Turn anger to dancing
Highlands TodayThere is a rhythm to the world. The sun rises and sets and rises again. The seasons come and go, always in the same order. Planets revolve around the sun and stars move within their constellations. It's what philosophers used to call "the music of the spheres" - that grand cosmic dance that no one can change.
Published: October 18, 2009
Published: October 18, 2009
The ancients believed that, if they tried, people could teach themselves to "hear" the music and somehow attune their lives to it, and that in so doing they would find true peace and perfect purpose. Astrology grew out of that ancient scheme and some people still think there is truth there.
Most, however, believe that peace and purpose are, as Shakespeare put it, "not in our stars but in ourselves." That may be closer to the truth, but it still doesn't give us the means to find those elusive ends. It only suggests where to look.
People today, as in all ages past, spend their entire lives in that grand search for significance. I believe few ever find what they're seeking. I also believe that, for most people, their personal search is revealed in the way they choose to handle one primary emotion - anger.
Humans display anger from the earliest moments of life. Babies emerge from the womb screaming anger at that unknown force that so rudely spewed them from a familiar cocoon of comfort and security into a foreign kaleidoscope of chaos and insecurity. And it goes downhill from there.
Coping with anger in all its many forms (frustration, fear, jealousy, hate, depression) is the essence of living. All those emotions are either born of anger, or result in it. How we cope with them is what forms our individual pursuits of the "music of the spheres." It's what separates the men from the boys, or, should I say, the musicians from the tone deaf.

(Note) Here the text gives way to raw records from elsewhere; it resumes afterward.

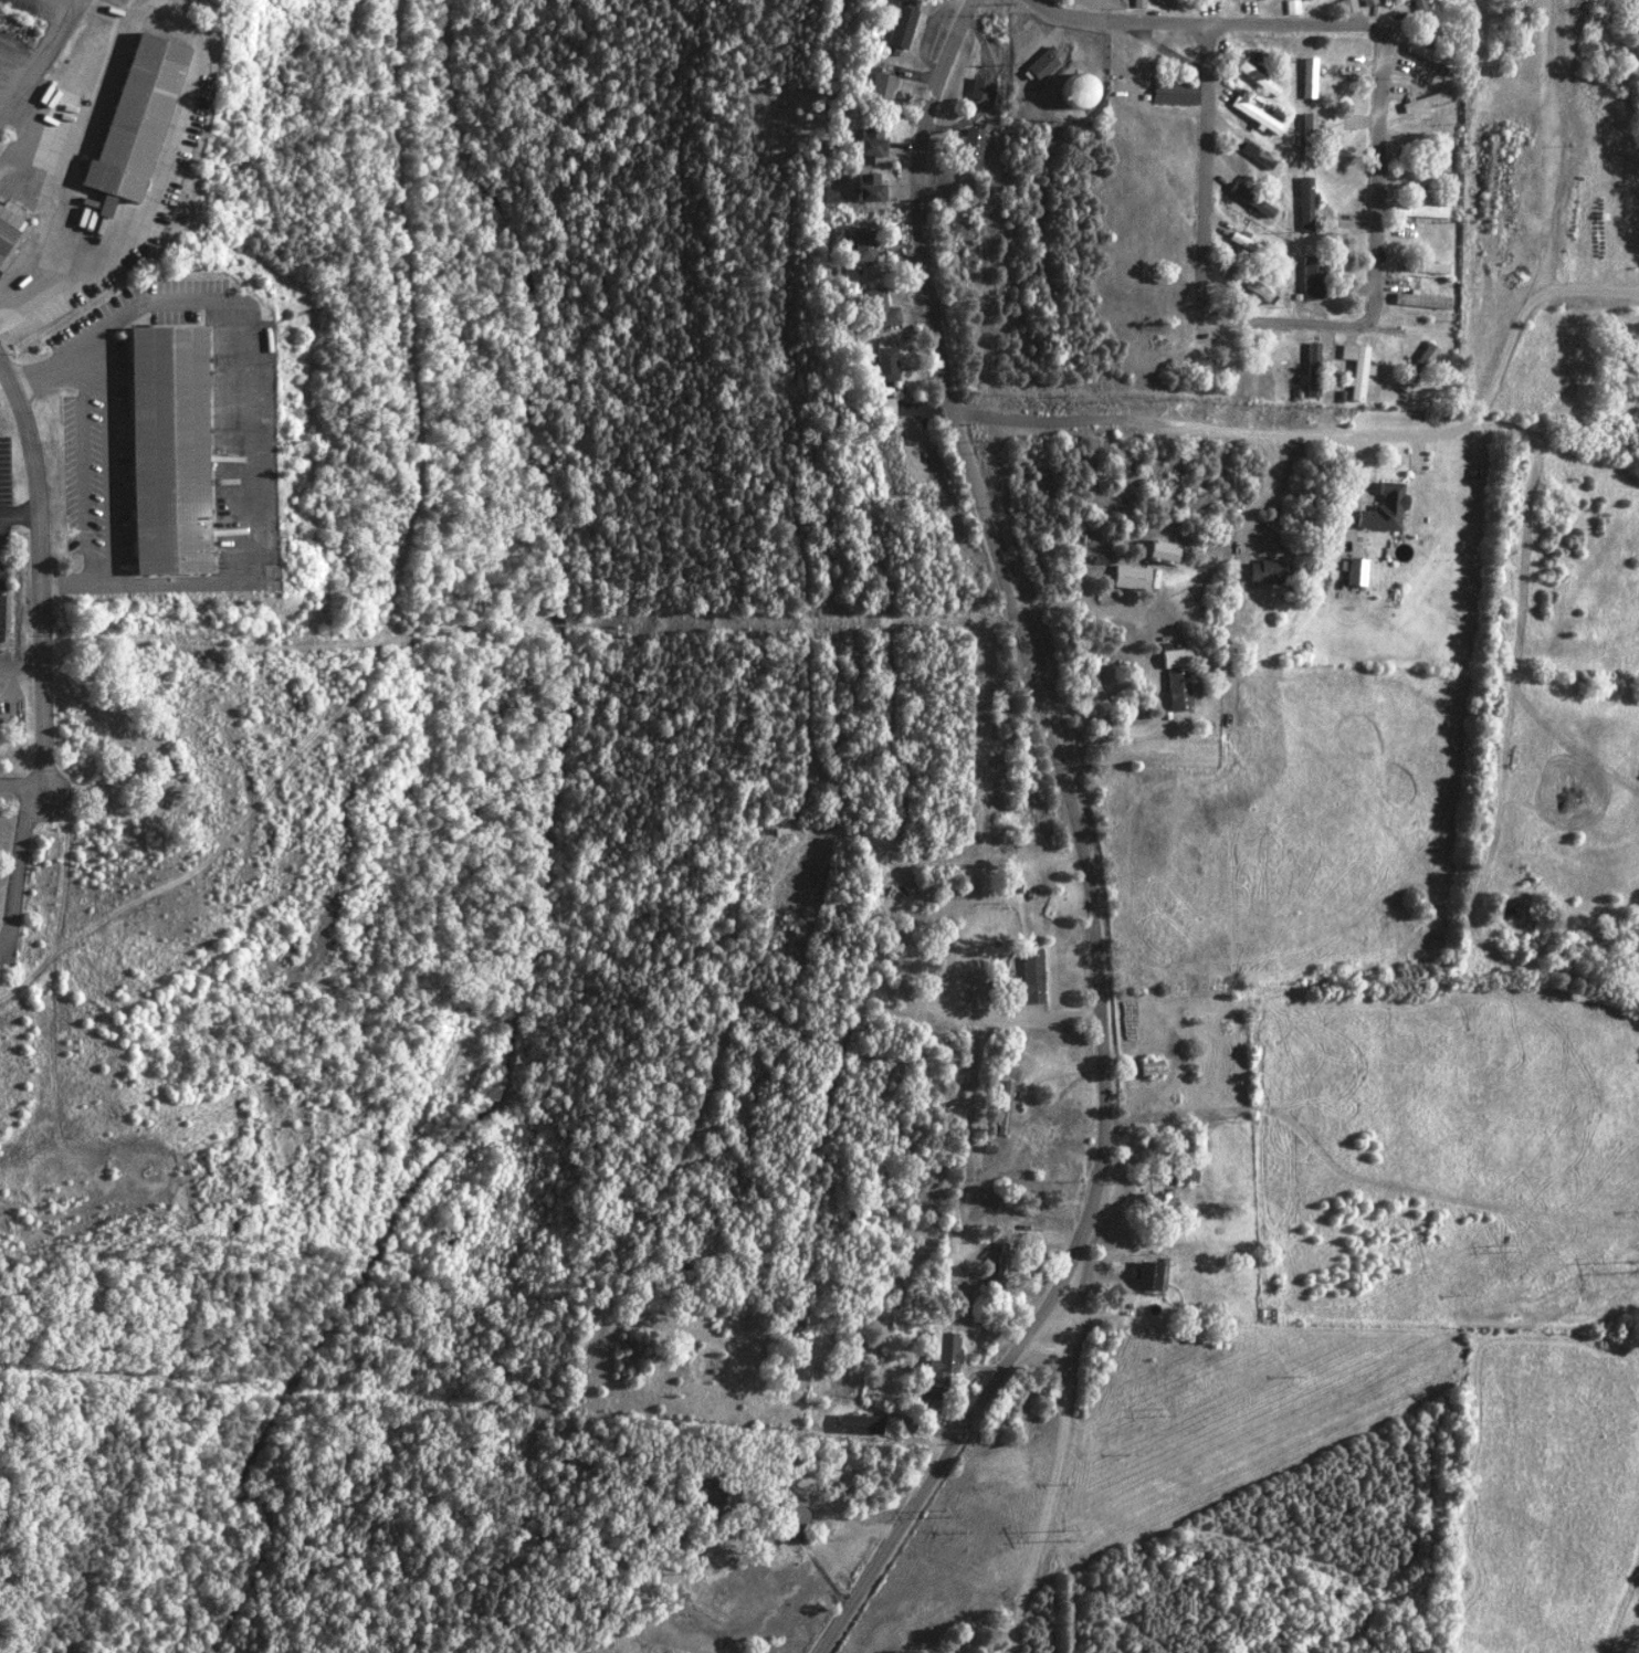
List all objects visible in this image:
building: (1264, 0)
building: (1306, 0)
building: (1367, 2)
building: (1347, 6)
building: (1291, 7)
building: (1418, 7)
road: (1119, 22)
building: (903, 24)
building: (1424, 51)
road: (37, 56)
building: (1042, 66)
building: (1309, 78)
building: (880, 89)
building: (1077, 91)
building: (1174, 93)
building: (1257, 117)
building: (132, 123)
building: (1309, 131)
building: (870, 143)
building: (970, 149)
building: (1258, 156)
building: (869, 189)
building: (1251, 200)
building: (1306, 204)
building: (1419, 211)
building: (7, 229)
building: (864, 246)
building: (1434, 268)
building: (1313, 278)
building: (1252, 286)
road: (1380, 286)
building: (1421, 301)
building: (879, 309)
building: (886, 363)
building: (1417, 368)
building: (1356, 370)
building: (881, 406)
road: (1335, 424)
building: (165, 449)
building: (1383, 508)
road: (19, 515)
building: (1161, 550)
building: (1266, 571)
building: (1356, 571)
road: (40, 574)
building: (1131, 576)
building: (1176, 657)
road: (20, 668)
building: (1179, 690)
road: (1128, 729)
road: (22, 781)
road: (1082, 849)
road: (17, 870)
building: (1028, 979)
building: (1006, 1098)
building: (1184, 1174)
building: (1160, 1205)
power tower: (1510, 1250)
power tower: (1632, 1262)
building: (1002, 1266)
building: (1147, 1276)
building: (941, 1362)
power tower: (1165, 1414)
building: (862, 1426)
power tower: (950, 1513)
power tower: (1067, 1534)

For most people the pursuit leads to destruction, one way or another. For some, the anger is directed toward their physical surroundings. They have tantrums, throw things, break things, crash cars, etc.
Some people direct their destructiveness toward other people. They spread gossip, betray trust, disobey parents, break promises, steal, lie, cheat, etc., handling their anger (fear, self-hate) by inflicting it on others. Some of them even become spouse-beaters and child abusers.
Finally, there are those whose anger becomes self-destructive. I believe most people fit in this category. Some become alcoholics, drug addicts, anorexics, chronic gamblers, morbidly obese, depressed, or insomniac. But most, as Thoreau suggested, simply "lead lives of quiet desperation."
For all these types, learning to channel destructive anger into something constructive is a step in the right direction. People whose anger makes them break things can learn to turn shards of glass into Tiffany lamps. People who break other people can learn to vent through activities like kick boxing or karate.
Folks whose anger turns inward can seek assistance from self-help groups like AA or Gamblers Anonymous or from psychologists, counselors and pastors.
But what about those who live in "quiet desperation?" Isn't that really all of us?
We can find solace, peace, and purpose only when we realize that the "music" is not in the spheres, nor in ourselves. It's in reaching out to one another and, together, following "the Lord of the Dance."